Giuseppe Verdi: Aida • Opera Națională București • Vorstellung: 17.01.2024
(Premiere am 12.09.1996)
Aida pur
Neben zeitgenössischen Produktionen wie dem «Œdipe» («Oedipe») in der Regie von Stefano Poda (Kritik folgt) hat die Nationaloper Bukarest auch ganz klassische Produktionen wie die «Aida» in der Regie von Plamen Kartaloff im Repertoire.

Aida 2. Akt, Foto © C.H.
Plamen Kartaloffs Regie überzeugt durch ihre Werktreue und tadelloses Handwerk. Frei vom Drang sich oder irgendwelche Konzepte präsentieren zu müssen, lässt er dem Werk und den Künstlern den Raum zur Geltung zu kommen und die Geschichte zu erzählen. Viorica Petrovicis Bühnenbild besteht aus vier antikisierenden architektonischen Elementen mit altägyptisch angehauchten Reliefs, die immer wieder neu arrangiert werden. Mit der stimmungsvollen Beleuchtung (auf dem Besetzungszettel nicht genannt) und der Einblendung von Palmen im Nil-Akt ergeben sich so ausgesprochen stimmungsvolle Bilder. Francisc Valkay hat das Ballett der Nationaloper Bukarest, das massgeblich zum stimmungsvollen Eindruck beiträgt, choreographiert.

Foto © C.H.
Iurie Florea dirigiert das Orchester der Nationaloper Bukarest und hat das Geschehen fest im Griff. Das Prädikat «sängerfreundlich» kann er für sein Dirigat allerdings nicht beanspruchen, denn das Orchester steht bei ihm, selbst wenn es die Sänger zudeckt, an erster Stelle.

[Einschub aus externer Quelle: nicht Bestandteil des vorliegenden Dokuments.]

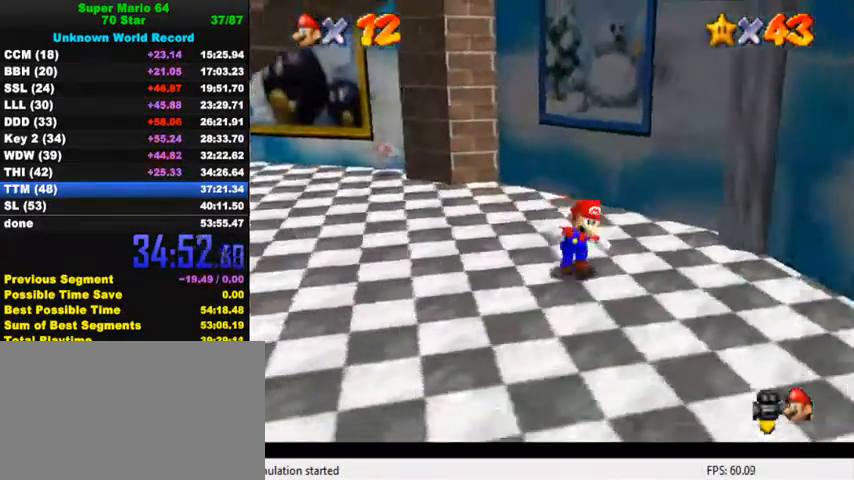
{"keys": ["right", "up"], "events": [[34, "down", "up"], [367, "shift", "down"], [434, "up", "down"], [467, "shift", "up"]]}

Die Krone des Abends gebührt dem von Daniel Jinga und Adrian Ionescu vorbereiteten Chor der Nationaloper Bukarest. Die Damen und Herren des Chores absolvieren Part mit grosser Wärme, enormer Kompaktheit und überragender Stimmschönheit.
Bianca Mărgean als Aida mit wunderbarvollem, perfekt ansprechendem und in jeder Lage warm und mit viel Wohlklang ansprechendem Sopran und tadellos verblendeten Registern. Sorana Negrea gibt die Amneris mit gut geführtem Sopran, dem es etwas an der häufig erwarteten «rauchigen» Farbe fehlt. Insofern sind beide Damen gut aufeinander abgestimmt. Daniel Magdal gestaltet mit seinem hellen, höhensicheren Tenor mit leichten Metall einen Radames von eindrücklicher Bühnenintensität. Auch die tiefen Herrenstimmen, die von Lucian Petrean als Amonasro und Marius Boloo als Ramfis, harmonieren tadellos. Simona Neagu als Hohe Priesterin, Filip Panaials als König und Valentin Racoveanu als Bote ergänzen das Ensemble.
Aida pur!
Vorerst keine weiteren Aufführungen.